§ TRY IT
Duplicate the lines of the material from the line containing "Have A Question or Need More" up to and including the line containing "WHAT OTHERS ARE S", leaving the pictures out of your answer.

§ EXTRACTED MATERIAL

────────────────

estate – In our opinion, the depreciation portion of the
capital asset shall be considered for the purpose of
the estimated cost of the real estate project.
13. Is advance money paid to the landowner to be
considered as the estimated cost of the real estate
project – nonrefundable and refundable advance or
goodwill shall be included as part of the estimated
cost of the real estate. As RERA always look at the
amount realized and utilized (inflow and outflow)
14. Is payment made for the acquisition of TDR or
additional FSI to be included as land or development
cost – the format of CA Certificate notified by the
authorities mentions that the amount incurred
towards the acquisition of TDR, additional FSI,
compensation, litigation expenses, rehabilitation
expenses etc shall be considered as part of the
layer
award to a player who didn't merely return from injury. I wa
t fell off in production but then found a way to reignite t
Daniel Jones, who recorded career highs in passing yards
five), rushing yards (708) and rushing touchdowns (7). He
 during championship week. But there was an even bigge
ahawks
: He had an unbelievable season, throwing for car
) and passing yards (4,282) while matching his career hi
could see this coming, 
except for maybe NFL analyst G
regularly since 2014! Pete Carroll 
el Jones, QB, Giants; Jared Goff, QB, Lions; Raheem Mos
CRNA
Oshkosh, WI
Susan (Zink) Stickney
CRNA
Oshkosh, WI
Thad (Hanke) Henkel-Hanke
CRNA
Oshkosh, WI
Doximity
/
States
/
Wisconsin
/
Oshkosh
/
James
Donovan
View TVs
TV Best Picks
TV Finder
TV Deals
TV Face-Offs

────────────────

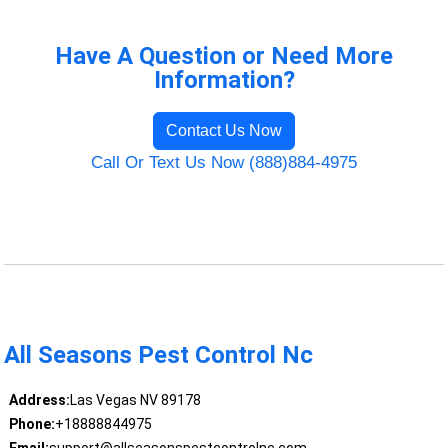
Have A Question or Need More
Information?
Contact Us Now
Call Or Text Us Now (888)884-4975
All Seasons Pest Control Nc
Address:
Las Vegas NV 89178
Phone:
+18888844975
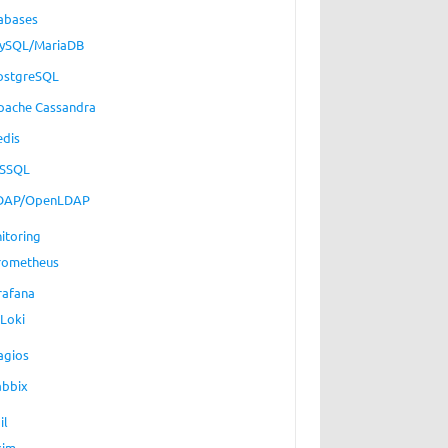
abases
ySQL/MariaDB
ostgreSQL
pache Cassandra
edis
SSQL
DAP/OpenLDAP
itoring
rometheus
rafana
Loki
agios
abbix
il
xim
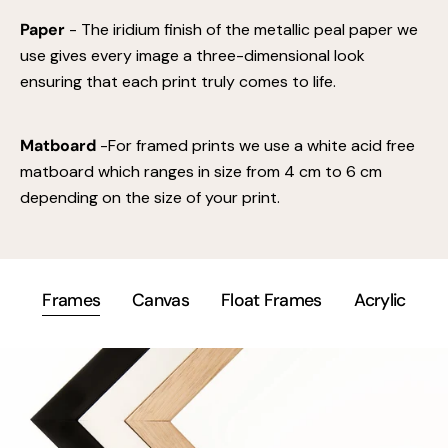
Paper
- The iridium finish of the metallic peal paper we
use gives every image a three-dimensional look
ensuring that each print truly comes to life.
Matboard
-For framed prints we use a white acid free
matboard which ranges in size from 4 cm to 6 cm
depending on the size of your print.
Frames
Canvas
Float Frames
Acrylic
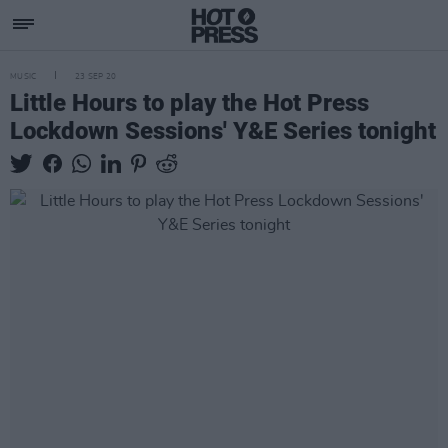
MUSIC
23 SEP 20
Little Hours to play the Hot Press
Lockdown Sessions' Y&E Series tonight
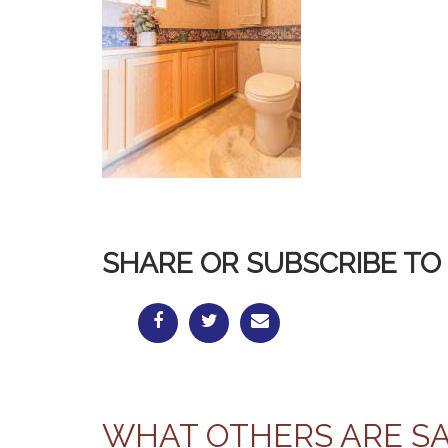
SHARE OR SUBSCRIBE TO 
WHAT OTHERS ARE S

────────────────

§ RESPONSE
Have A Question or Need More
Information?
Contact Us Now
Call Or Text Us Now (888)884-4975
All Seasons Pest Control Nc
Address:
Las Vegas NV 89178
Phone:
+18888844975
abases
ySQL/MariaDB
ostgreSQL
pache Cassandra
edis
SSQL
DAP/OpenLDAP
itoring
rometheus
rafana
Loki
agios
abbix
il
xim
Paper
- The iridium finish of the metallic peal paper we
use gives every image a three-dimensional look
ensuring that each print truly comes to life.
Matboard
-For framed prints we use a white acid free
matboard which ranges in size from 4 cm to 6 cm
depending on the size of your print.
Frames
Canvas
Float Frames
Acrylic
MUSIC
23 SEP 20
Little Hours to play the Hot Press
Lockdown Sessions' Y&E Series tonight
SHARE OR SUBSCRIBE TO 
WHAT OTHERS ARE S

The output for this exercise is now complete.